Driver: Chris Walton
Price: Not for sale in the United States
Drive Type: Front engine, front-wheel drive
Transmission Type: Six-speed auto-clutch manual
Engine Type: Turbocharged inline-4
Displacement (cc/cu-in): 1,984/121
Redline (rpm): 6,750
Horsepower (hp @ rpm): 261 @ 6,000
Torque (lb-ft @ rpm): 258 @ 2,500
Brake Type (front): Ventilated discs with two-piston sliding calipers
Brake Type (rear): Ventilated discs with single-piston sliding caliper
Tire Size (front): 235/40ZR18 95Y
Tire Size (rear): 235/40ZR18 95Y
Tire Brand: Continental
Tire Model: ContiSportContact 5P MO
Tire Type: Summer
As Tested Curb Weight (lb): 3,089
0-30 (sec): 2.4 (2.7 w/ TC on)
0-45 (sec): 3.7 (4.2 w/ TC on)
0-60 (sec): 5.4 (6.1 w/ TC on)
0-60 with 1-ft Rollout (sec): 5.1 (6.1 w/ TC on)
0-75 (sec): 7.6 (8.6 w/ TC on)
1/4-Mile (sec @ mph): 13.7 @ 102.9 (14.2 @ 101.1 w/ TC on)
30-0 (ft): 27
60-0 (ft): 109
Slalom (mph): 70.7 (70.2 w/ ESC on)
Skid Pad Lateral Acceleration (g): 0.97 (0.96 w/ ESC on)
RPM @ 70: 2,800
Comments: Whoa, this doesn't sound like any VW 2.0L turbo I've ever heard. And even with the "lazy" non-launch, it comes on strong from about 2,500 rpm up to (and even past) the indicated redline. Shifts are quick but smooth and I like the between-gear burp from the exhaust. Subtle, and it wouldn't get annoying on a long drive. Since the owner's manual was in German, it took awhile to decipher if/how launch control worked. I found it: Sport Drive, traction control off, and both pedals in. The engine initially revs to +/- 3,500 rpm, then settles to about 3,250. I tried a couple different rpm while releasing the brake pedal, and it was 3,250 that worked best. Pretty generous wheelspin (felt managed) throughout 1st gear, then it cracked off upshifts even quicker and more harshly than in default mode(s). Pretty darned impressive and the car withstood seven passes and trap speeds remained steady, showing ample cooling.

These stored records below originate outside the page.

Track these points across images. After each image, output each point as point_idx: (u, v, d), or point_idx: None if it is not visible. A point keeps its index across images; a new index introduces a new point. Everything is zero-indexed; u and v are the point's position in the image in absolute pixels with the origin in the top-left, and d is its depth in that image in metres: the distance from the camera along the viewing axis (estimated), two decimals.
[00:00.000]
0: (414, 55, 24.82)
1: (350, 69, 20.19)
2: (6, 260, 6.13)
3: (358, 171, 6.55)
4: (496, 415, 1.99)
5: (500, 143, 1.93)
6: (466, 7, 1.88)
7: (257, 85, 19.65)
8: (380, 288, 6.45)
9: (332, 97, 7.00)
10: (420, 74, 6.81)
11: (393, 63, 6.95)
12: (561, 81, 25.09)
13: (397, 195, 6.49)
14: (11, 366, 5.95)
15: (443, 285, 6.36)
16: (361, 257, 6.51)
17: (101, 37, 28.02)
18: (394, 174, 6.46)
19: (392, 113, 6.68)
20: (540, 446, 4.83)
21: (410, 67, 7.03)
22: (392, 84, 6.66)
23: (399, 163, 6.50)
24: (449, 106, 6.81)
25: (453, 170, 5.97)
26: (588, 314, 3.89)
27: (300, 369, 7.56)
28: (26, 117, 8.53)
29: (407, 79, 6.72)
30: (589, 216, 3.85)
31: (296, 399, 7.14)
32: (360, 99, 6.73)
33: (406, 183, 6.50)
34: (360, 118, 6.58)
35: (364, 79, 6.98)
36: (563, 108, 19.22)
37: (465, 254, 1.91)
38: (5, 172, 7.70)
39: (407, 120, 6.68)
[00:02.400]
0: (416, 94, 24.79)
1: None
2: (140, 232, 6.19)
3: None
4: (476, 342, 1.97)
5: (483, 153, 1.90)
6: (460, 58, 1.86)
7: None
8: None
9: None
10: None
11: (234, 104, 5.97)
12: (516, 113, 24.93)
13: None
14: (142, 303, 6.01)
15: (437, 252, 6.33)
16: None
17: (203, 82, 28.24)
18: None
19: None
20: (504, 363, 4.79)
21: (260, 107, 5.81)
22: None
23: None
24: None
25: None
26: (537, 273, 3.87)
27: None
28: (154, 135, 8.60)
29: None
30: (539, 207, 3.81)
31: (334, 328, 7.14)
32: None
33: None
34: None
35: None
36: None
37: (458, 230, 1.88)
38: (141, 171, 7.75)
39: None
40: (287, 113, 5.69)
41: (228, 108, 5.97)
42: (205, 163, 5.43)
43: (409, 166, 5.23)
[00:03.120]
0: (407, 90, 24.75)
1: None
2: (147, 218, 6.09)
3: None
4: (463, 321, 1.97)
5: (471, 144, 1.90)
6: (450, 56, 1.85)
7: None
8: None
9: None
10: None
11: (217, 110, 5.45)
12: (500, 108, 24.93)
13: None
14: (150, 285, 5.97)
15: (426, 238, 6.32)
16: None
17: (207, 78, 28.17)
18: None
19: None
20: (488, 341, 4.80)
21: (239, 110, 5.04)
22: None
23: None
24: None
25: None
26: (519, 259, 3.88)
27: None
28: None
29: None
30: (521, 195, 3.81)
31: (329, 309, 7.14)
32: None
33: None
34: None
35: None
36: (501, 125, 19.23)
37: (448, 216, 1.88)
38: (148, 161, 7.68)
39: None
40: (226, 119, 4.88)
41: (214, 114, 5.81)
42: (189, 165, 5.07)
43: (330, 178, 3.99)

Braking: It was a bit of a surprise that the first stop was the longest, and the shortest stop came on the fifth of six total. These brakes work better with a little heat in them, clearly. Pedal is on the firm, reactive side, but it also offers some useful feel for good modulation. Straight, good stability and very little dive.

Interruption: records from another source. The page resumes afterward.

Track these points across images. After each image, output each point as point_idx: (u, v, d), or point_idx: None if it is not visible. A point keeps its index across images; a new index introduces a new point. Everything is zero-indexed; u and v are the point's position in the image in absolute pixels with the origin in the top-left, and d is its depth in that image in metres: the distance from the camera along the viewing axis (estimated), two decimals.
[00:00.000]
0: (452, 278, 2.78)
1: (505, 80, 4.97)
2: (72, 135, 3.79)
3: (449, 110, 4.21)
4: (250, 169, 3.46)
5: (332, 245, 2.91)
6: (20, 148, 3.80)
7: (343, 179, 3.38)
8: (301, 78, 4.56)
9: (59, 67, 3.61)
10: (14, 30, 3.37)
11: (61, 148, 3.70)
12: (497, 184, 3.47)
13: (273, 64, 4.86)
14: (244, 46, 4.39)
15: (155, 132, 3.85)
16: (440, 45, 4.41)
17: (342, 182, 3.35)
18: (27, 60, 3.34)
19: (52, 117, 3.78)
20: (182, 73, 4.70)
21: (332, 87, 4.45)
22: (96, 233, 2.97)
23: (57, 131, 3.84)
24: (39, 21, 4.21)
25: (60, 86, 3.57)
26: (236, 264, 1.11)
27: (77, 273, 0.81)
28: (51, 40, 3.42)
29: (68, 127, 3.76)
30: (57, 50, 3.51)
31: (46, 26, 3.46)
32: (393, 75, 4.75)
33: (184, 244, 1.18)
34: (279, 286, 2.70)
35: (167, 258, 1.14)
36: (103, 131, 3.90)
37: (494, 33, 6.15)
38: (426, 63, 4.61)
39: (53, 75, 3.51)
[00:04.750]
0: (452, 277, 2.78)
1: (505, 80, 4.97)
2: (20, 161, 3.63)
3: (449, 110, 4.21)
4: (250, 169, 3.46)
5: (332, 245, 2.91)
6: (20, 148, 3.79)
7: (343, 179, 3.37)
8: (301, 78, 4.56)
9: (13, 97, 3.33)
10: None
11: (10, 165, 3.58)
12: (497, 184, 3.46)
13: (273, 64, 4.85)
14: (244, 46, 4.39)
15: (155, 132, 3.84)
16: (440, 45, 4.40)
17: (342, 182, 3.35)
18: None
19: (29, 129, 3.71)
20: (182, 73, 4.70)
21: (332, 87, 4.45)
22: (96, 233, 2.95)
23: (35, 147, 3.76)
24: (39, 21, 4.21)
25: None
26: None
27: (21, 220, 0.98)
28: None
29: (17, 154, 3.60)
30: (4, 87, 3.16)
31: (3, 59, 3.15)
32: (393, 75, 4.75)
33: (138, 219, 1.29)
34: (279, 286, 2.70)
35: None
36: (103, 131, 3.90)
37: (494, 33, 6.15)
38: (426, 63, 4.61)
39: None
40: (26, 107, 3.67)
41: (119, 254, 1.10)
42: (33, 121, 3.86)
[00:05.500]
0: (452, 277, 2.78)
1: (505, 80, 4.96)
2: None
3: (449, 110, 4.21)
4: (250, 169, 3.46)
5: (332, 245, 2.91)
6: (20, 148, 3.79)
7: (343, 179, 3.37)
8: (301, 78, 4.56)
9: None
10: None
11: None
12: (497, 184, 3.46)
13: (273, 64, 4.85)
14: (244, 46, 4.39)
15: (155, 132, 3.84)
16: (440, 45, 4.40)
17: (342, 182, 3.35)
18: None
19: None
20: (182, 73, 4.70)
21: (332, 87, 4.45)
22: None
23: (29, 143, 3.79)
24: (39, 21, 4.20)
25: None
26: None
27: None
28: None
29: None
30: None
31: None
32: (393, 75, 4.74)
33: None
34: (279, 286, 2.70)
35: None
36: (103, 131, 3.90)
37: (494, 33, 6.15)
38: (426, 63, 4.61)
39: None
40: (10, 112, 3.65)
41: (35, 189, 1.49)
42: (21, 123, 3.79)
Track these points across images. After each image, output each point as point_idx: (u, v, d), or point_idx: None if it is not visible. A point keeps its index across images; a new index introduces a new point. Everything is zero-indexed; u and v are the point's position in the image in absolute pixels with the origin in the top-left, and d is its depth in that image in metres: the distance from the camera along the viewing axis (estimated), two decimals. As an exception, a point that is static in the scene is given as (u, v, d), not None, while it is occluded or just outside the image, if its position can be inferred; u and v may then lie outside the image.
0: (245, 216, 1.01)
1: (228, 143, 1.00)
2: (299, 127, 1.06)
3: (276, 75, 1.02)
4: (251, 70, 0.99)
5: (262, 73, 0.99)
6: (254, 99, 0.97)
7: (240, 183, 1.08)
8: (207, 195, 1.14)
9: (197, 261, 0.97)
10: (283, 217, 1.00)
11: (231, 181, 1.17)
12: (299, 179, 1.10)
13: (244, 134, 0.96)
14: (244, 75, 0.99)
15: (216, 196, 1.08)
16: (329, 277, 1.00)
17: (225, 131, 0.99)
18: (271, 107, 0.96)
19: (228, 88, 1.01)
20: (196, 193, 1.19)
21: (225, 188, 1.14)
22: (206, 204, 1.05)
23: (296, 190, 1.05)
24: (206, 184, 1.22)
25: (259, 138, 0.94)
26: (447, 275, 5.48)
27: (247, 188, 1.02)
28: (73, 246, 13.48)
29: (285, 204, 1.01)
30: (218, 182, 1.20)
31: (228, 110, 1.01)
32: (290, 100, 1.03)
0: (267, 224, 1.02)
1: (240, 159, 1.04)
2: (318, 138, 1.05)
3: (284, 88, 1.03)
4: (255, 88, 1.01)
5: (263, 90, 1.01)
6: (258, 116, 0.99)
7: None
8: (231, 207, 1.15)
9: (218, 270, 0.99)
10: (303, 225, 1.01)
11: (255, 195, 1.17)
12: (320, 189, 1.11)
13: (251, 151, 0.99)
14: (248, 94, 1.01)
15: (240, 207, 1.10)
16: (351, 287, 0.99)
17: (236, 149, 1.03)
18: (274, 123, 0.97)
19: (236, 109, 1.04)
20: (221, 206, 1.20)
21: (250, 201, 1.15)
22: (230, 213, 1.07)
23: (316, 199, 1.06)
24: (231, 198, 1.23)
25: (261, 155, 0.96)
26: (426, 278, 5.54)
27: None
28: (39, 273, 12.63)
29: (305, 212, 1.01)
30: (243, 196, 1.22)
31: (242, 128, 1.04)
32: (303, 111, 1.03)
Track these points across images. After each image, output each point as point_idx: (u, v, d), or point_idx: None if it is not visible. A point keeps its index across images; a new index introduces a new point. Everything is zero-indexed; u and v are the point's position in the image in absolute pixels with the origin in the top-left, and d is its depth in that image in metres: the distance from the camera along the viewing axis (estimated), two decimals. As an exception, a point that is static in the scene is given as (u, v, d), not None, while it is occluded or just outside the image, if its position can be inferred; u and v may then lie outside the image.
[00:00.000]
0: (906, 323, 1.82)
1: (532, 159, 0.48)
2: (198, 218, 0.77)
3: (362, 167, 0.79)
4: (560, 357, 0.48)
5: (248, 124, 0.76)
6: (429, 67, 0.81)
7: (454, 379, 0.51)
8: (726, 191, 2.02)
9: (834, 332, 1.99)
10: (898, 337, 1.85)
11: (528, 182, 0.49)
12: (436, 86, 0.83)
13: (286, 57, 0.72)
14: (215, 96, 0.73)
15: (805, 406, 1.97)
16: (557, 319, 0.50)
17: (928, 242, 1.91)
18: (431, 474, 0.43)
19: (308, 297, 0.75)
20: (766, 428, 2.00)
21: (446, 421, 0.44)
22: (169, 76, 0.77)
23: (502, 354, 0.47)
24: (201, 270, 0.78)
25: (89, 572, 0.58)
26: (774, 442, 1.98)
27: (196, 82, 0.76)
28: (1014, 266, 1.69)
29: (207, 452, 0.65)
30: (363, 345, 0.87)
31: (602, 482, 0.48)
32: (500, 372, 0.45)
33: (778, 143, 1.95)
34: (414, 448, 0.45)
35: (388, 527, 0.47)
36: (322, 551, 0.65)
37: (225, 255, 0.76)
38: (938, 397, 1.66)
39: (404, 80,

Slalom: It took a couple passes to learn that there's a small, ancillary digital speedo (in mph) in the instrument panel, so selecting a familiar entry speed grew easier. I found out later, however, that that speedometer is highly optimistic and that my indicated 76-mph entry speed was truly about 72 mph, but still! A front-driver that goes through our slalom course at over 70 mph might be a record. The car turns in crisply, holds a line like a sports car, and even in the firmest suspension setting (of three), it didn't get upset with the dip/hop at cone No. 3. I found it interesting that the 2013 Volkswagen Scirocco R even rotates slightly at the limit, allowing the rear of the car to slide gently while passing each cone. Such a rarity for not just a front-drive car, but most modern cars in general. It seems this car was built for true enthusiasts who don't care which wheels are driven. I could also detect the trick differential doing its job: First while making the U-turn to start the run up to speed (I heard/felt it click/clunk), then later at the exit I could mat the throttle without a hint of wheelspin and point the car with the steering wheel. What a terrific and tremendously capable car.

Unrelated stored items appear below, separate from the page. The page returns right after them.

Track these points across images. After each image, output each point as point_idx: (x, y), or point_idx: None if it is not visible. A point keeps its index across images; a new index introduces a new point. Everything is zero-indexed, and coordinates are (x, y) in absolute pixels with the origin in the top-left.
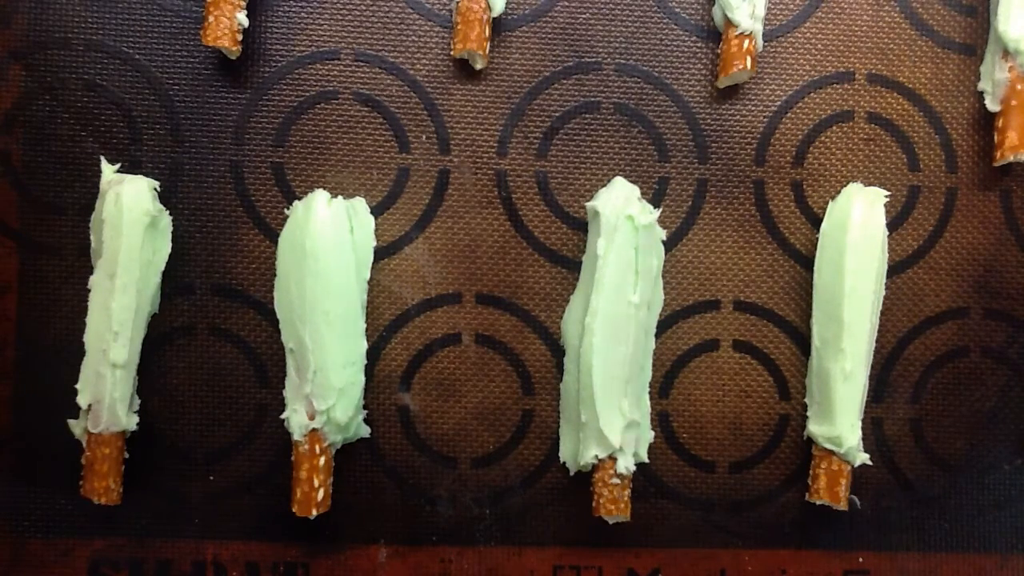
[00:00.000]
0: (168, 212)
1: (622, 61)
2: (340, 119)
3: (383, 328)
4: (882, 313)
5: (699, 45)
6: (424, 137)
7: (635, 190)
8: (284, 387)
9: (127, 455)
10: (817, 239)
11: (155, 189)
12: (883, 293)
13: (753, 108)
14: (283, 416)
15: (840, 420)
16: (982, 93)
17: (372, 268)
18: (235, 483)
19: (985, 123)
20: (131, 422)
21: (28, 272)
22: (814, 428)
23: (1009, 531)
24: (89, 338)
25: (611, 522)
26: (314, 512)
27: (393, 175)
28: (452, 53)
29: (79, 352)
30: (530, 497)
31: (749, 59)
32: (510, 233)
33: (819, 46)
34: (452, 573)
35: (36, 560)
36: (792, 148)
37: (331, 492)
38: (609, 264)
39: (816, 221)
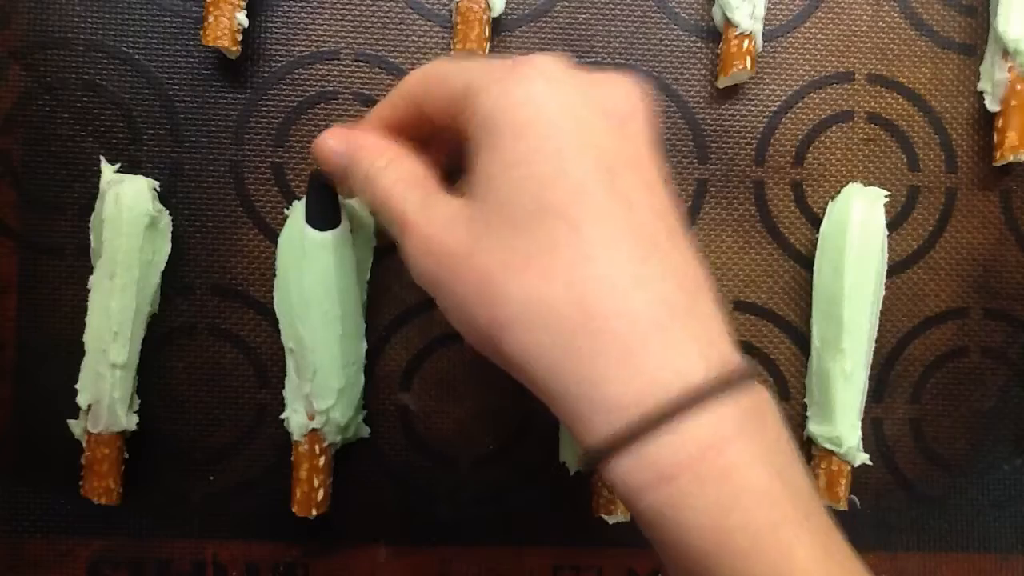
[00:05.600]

Skid pad: Again, the rear of the car steps out slightly at the limit, but never, ever threatens to spin. I could edge closer or farther from the painted line simply with the throttle. It was also a bit of a surprise that the throttle response was so good that it could manage these incremental inputs and keep up with what I was asking in real time. Steering weight increases with speed, but it never grows ponderous and artificially heavy. Just right.
The manufacturer provided Edmunds with this vehicle for the purposes of evaluation.